The state is introducing new requirements for obtaining a firearms license, Hochul said, including mandating 15 hours of personal fire training. The legislature will also enact new rules for the storage of firearms in homes and vehicles, she said.

Hochul and fellow Democrats also plan to draw up a comprehensive list of “sensitive places” where most firearms would be banned, including government offices, hospitals, schools and public transportation.

New York will also require background checks for all purchases of ammunition for licensed weapons, Hochul said.

Legislation in the pipeline in California would also impose further restrictions on concealed transportation permits:

  • Limit concealed transport to 21 years and older;
  • Require applicants to disclose all prior arrests, criminal convictions, and restraining orders or protective orders;
  • Require personal interviews with the applicant and at least three character references; and
  • Allowing sheriffs and police chiefs to consider applicants’ public statements when considering whether the individual is dangerous.

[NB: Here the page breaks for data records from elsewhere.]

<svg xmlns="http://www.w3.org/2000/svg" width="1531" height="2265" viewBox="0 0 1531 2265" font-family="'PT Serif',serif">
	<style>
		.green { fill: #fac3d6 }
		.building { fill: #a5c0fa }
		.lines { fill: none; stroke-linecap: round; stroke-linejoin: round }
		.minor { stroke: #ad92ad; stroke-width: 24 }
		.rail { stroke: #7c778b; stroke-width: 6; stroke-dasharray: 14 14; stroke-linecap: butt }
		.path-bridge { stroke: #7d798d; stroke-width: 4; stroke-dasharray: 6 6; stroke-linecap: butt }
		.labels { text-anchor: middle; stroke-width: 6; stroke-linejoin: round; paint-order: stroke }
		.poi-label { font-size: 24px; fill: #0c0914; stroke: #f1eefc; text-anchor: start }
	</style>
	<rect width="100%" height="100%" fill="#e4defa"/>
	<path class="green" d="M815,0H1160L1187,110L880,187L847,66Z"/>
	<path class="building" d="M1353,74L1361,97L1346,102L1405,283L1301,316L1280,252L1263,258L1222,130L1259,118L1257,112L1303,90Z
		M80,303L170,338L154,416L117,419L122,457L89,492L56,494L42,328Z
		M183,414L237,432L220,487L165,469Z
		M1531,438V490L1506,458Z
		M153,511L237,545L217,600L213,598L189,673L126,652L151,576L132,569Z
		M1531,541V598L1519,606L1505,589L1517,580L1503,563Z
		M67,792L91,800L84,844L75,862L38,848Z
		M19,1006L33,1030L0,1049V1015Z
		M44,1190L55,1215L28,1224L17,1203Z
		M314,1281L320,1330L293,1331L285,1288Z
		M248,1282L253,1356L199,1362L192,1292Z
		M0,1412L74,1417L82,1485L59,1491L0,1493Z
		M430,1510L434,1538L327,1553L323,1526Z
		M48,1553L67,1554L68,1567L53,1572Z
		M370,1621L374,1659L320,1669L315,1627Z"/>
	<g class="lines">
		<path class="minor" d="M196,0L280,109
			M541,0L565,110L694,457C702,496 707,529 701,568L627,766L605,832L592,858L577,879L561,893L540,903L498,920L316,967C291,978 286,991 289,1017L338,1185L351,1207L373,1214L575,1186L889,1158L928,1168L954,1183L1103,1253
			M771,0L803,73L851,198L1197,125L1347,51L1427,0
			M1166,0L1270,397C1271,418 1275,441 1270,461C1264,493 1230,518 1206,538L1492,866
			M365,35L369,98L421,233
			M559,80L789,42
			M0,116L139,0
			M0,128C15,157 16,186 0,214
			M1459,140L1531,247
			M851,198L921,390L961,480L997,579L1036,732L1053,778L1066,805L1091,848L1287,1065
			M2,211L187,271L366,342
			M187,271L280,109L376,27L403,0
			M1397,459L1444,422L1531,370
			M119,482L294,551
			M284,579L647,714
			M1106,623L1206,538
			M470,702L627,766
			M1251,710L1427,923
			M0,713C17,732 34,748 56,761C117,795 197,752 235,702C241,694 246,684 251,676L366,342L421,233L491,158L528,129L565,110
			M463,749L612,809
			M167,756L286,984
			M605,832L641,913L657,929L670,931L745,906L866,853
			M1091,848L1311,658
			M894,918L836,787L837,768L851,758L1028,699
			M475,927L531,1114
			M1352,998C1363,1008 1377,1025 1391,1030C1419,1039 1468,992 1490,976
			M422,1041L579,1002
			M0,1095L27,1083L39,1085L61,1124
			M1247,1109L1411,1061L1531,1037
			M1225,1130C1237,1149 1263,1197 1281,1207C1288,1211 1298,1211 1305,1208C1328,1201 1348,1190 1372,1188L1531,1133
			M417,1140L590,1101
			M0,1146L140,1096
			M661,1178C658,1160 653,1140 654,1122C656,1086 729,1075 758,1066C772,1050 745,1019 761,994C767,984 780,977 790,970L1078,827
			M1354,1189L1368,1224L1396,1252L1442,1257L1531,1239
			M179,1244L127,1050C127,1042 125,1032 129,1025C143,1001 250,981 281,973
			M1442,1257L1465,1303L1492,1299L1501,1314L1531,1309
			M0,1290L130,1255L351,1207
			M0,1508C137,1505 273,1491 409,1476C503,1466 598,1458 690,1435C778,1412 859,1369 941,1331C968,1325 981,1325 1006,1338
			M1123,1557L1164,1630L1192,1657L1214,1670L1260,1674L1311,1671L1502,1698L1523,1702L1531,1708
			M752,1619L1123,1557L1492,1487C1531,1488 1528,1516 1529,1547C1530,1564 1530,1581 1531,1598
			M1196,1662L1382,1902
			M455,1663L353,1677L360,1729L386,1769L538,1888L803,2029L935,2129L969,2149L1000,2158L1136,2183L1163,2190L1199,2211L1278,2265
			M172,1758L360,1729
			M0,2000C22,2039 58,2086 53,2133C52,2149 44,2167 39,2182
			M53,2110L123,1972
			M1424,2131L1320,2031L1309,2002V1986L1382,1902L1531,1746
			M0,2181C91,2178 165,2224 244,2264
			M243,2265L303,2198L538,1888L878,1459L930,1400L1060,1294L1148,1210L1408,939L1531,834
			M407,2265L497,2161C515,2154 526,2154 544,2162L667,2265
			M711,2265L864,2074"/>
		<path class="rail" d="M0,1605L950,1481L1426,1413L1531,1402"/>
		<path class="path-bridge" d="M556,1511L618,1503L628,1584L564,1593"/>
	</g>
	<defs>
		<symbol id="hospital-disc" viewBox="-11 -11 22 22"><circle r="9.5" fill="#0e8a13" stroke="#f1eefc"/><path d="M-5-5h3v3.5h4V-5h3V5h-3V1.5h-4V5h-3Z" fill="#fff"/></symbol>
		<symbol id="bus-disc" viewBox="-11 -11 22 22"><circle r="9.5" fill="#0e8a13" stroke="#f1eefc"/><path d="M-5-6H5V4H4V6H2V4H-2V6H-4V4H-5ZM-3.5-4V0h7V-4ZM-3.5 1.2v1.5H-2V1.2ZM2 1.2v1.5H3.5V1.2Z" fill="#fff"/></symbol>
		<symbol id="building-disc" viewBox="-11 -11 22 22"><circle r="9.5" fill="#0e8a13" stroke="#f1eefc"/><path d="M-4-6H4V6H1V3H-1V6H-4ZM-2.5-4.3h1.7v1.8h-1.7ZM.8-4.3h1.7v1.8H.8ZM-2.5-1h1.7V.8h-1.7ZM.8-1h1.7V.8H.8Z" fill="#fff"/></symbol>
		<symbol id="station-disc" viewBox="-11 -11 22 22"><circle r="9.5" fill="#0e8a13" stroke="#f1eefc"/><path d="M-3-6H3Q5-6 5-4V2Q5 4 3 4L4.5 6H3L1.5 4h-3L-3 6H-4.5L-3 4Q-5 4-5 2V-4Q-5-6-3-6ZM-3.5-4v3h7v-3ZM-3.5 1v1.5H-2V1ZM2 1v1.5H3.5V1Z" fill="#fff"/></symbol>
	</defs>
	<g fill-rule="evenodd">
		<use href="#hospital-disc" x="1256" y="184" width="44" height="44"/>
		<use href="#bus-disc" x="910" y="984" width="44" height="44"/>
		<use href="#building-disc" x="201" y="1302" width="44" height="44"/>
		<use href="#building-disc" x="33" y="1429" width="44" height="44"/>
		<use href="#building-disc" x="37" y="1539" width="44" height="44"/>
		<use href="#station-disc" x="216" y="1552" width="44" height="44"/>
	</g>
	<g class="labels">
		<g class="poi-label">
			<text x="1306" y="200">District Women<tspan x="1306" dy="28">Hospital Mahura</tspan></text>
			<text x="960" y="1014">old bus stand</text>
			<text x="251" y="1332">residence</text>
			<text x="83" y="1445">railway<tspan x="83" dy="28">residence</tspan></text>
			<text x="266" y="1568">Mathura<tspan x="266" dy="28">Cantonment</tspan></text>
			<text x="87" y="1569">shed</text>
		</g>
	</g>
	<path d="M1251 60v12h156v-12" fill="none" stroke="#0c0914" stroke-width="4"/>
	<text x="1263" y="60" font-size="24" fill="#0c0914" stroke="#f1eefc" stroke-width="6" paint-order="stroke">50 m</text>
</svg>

The California legislation was put forward by the Assembly Public Safety Committee on Tuesday with a 5-2 vote on objections raised by gun owner advocates, who said it goes too far and predicted it would also be declared unconstitutional.

New York would be the first state to pass a law to allow concealed weapons only in companies that explicitly allow it, according to David Pucino, deputy chief counsel at the Giffords Law Center to Prevent Gun Violence.